_Page-level text extractions_
★ ★ ★ ★
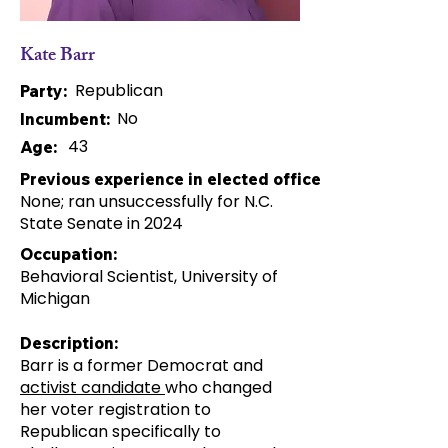
Kate Barr
Republican
Party:
No
Incumbent:
43
Age:
Previous experience in elected office:
None; ran unsuccessfully for N.C.
State Senate in 2024
Occupation:
Behavioral Scientist, University of
Michigan
Description:
Barr is a former Democrat and
activist candidate
who changed
her voter registration to
Republican specifically to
★ ★ ★ ★
_Description of the task_
Give all the entries again exactly, dropping each picture.

_The completed task_
Kate Barr
Republican
Party:
No
Incumbent:
43
Age:
Previous experience in elected office:
None; ran unsuccessfully for N.C.
State Senate in 2024
Occupation:
Behavioral Scientist, University of
Michigan
Description:
Barr is a former Democrat and
activist candidate
who changed
her voter registration to
Republican specifically to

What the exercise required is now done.